Matter of fact, we’ll go a step further and court martial our troops when they play a game of pin the tail on Mohammed at Gitmo, or flush a Koran, or accidentally serve Achmed Jell-O. Not only that, but we’ll prosecute our intel ops who ferret out your Islamic mass-murderous plots, and we’ll promote Muslim maniacs to major within our own ranks.
This sensitive approach to war is supposed to have the intended effect, if you wouldn’t mind, of preventing you from blowing up planes full of American Christians on Christ’s birthday, thank you very much. It’s just a suggestion. And it would be nice if you would play our game, as well.
However, if you don’t capitulate to our level of niceness, we will continue to maintain that level because we want to prove to the world that we’re pleasant even if thousands more Americans have to be killed. Again, we’re not pressuring you to stop the Christmas attacks, we’re just trying to give you something to think about while you’re screaming in tongues and burning our American flag.

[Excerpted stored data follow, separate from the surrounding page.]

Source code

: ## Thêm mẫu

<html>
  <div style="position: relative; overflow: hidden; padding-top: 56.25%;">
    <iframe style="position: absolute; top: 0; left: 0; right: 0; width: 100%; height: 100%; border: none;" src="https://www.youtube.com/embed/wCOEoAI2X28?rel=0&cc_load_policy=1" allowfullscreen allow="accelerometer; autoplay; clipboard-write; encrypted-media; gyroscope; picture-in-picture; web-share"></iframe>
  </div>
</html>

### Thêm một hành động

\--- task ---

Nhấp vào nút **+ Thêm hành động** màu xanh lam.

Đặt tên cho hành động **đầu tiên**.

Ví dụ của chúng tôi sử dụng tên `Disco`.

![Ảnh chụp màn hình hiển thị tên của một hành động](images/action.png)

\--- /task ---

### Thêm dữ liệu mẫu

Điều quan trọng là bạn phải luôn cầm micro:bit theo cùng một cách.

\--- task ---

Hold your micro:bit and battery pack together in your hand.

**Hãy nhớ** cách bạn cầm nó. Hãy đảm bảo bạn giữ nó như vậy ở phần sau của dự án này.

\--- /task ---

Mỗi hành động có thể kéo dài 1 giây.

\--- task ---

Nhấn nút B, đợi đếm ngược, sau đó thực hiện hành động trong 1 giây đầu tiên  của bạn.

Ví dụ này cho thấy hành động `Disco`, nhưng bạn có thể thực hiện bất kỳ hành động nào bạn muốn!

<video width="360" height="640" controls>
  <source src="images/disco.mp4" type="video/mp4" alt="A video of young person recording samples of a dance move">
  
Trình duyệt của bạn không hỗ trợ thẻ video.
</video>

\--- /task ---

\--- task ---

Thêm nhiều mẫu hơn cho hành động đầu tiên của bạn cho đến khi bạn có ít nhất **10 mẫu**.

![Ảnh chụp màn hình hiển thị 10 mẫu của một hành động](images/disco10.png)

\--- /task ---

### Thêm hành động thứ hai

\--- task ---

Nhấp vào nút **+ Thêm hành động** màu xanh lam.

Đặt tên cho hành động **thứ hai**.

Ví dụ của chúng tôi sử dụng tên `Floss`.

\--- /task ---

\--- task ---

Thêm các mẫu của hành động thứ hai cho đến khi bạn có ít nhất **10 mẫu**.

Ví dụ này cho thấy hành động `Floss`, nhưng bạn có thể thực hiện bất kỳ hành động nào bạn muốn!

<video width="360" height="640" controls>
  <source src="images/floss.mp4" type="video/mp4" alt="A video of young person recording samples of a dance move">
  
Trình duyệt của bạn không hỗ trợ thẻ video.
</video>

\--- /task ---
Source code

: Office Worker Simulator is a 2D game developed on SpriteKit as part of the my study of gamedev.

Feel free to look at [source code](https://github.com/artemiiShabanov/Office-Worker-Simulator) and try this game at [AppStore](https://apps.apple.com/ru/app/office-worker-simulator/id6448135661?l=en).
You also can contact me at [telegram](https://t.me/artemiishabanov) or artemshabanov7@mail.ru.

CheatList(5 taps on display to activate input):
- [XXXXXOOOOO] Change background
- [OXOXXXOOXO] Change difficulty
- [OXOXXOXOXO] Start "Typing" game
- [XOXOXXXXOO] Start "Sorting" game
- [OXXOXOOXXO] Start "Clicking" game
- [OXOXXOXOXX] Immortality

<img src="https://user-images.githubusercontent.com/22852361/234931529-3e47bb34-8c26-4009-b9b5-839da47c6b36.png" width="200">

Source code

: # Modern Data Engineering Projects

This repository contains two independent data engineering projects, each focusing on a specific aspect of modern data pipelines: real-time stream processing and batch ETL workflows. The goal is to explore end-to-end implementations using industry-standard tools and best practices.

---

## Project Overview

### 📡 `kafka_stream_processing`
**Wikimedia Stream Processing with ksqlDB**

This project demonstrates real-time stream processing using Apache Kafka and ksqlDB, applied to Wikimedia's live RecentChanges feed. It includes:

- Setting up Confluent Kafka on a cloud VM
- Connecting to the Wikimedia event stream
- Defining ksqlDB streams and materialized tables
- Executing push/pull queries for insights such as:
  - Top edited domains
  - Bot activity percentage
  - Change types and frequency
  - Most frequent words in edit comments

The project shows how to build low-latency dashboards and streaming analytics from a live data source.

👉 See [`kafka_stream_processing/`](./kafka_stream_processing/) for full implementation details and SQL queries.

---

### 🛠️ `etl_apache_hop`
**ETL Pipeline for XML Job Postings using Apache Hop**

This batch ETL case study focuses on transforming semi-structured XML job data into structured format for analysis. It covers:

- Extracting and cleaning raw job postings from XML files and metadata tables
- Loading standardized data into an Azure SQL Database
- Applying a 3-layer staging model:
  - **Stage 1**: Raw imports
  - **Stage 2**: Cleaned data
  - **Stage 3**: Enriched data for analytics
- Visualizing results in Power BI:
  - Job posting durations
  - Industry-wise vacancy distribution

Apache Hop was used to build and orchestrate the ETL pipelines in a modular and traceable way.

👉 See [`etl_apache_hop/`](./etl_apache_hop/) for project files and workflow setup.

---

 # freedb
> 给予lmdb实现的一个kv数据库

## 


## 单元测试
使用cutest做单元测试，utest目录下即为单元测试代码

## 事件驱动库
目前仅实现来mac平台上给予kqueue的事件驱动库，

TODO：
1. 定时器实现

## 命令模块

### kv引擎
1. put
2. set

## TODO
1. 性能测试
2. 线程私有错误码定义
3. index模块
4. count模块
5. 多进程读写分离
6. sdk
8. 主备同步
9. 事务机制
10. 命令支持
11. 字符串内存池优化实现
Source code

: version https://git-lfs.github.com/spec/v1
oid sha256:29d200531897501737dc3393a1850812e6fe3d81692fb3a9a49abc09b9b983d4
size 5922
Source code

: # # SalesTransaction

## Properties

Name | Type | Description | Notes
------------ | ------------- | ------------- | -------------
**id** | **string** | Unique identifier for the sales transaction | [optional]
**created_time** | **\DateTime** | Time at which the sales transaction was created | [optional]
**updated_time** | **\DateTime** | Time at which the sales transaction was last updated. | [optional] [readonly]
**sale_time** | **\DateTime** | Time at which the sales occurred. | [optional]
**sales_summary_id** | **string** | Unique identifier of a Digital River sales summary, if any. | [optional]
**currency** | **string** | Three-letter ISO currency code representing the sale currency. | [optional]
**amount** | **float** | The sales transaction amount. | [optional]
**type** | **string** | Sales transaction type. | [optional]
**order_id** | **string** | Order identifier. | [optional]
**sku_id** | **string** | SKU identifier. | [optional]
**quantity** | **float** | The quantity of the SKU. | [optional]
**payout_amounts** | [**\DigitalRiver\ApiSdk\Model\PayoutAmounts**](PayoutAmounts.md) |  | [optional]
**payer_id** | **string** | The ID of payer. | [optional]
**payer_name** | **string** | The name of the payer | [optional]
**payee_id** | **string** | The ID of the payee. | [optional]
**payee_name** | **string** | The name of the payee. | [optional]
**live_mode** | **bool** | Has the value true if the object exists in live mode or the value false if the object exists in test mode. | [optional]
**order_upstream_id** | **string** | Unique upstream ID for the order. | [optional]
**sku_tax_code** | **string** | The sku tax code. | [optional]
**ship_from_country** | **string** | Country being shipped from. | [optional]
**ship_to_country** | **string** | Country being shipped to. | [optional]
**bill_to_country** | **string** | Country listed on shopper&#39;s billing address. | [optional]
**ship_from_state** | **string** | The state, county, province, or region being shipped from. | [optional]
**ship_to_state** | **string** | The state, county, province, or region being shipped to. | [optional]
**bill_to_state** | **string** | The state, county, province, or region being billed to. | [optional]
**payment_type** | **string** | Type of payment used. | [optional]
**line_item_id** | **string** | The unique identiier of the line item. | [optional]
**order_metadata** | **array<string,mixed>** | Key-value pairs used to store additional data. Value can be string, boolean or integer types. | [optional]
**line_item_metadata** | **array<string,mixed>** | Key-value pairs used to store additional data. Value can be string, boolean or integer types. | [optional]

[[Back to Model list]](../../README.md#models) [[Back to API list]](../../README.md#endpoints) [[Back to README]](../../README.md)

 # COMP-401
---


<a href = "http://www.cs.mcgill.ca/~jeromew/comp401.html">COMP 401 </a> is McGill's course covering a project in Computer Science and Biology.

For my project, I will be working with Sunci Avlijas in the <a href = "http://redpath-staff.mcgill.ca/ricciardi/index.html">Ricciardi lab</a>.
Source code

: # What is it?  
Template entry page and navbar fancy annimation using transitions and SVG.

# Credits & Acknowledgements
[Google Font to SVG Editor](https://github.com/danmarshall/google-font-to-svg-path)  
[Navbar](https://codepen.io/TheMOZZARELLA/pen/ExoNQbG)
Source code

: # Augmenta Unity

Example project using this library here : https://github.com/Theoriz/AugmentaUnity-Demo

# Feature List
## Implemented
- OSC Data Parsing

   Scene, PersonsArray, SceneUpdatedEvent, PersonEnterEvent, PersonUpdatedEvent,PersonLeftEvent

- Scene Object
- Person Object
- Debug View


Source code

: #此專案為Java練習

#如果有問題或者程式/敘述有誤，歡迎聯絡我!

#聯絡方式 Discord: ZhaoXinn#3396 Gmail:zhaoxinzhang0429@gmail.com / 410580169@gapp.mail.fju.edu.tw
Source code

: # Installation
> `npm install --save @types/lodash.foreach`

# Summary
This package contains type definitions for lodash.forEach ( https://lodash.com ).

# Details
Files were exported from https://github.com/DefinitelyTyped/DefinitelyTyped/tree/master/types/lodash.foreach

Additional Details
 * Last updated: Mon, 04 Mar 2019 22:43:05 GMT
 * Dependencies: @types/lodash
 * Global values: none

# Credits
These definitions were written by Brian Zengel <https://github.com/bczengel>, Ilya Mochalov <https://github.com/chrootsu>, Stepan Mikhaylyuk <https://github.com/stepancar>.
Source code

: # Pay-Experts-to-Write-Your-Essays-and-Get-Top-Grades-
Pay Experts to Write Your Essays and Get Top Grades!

Until then we might have to inconvenience some of you who wish to fly our friendly skies. Yep, you might start getting profiled because everybody and their dog think you suck and don’t trust your type much anymore. No offense, of course.
Oh, and for your information, I hear Kevin Jennings has volunteered to do the TSA pat downs and cavity searches on those who fit the “man-made disaster” profile. I hear he’s very thorough.